= Masood Madani =

Indian politician

Masood Asad Madani (born 1 April 1967) is an Indian politician and Deobandi leader who had served as a Minister of State-ranked official in the Narayan Datt Tiwari Ministry in Government of Uttarakhand from 2002 to 2007. He is the younger brother of former Rajya Sabha Member, Mahmood Madani and son of Asad Madani. He was a Member of the Indian National Congress.

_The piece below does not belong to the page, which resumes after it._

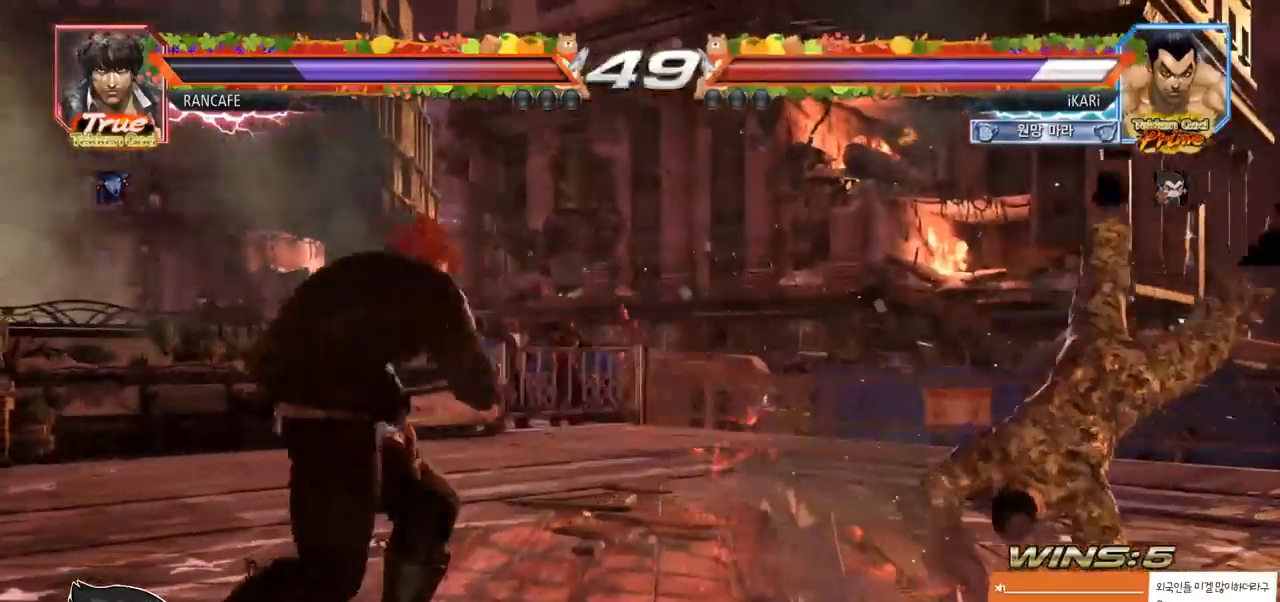
{"dt_ms": 500, "buttons": [], "left_stick": "right", "events": []}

In 2021, Maulana had requested Government of India to recognise Taliban, as it is now changed.

== Personal life ==
In 2017, a woman filed a first information report against Maulana that he had raped her in the name of Black Magic. The woman wrote in the Tahrir that she went to Piran Kaliyar where she was taken to Maulana, she had no child. Maulana called her in privacy and raped her. He was convicted of rape and was jailed on 18 March 2017. He was acquitted by the High Court on 6 June 2017, saying that he was covered under Honey Trap.

Umar Madani, the son of Maulana contested the 2022 Uttar Pradesh Legislative Assembly election from Deoband Assembly constituency representing the All India Majlis-e-Ittehadul Muslimeen, led by Asaduddin Owaisi. He lost and managed to get only 3500 votes.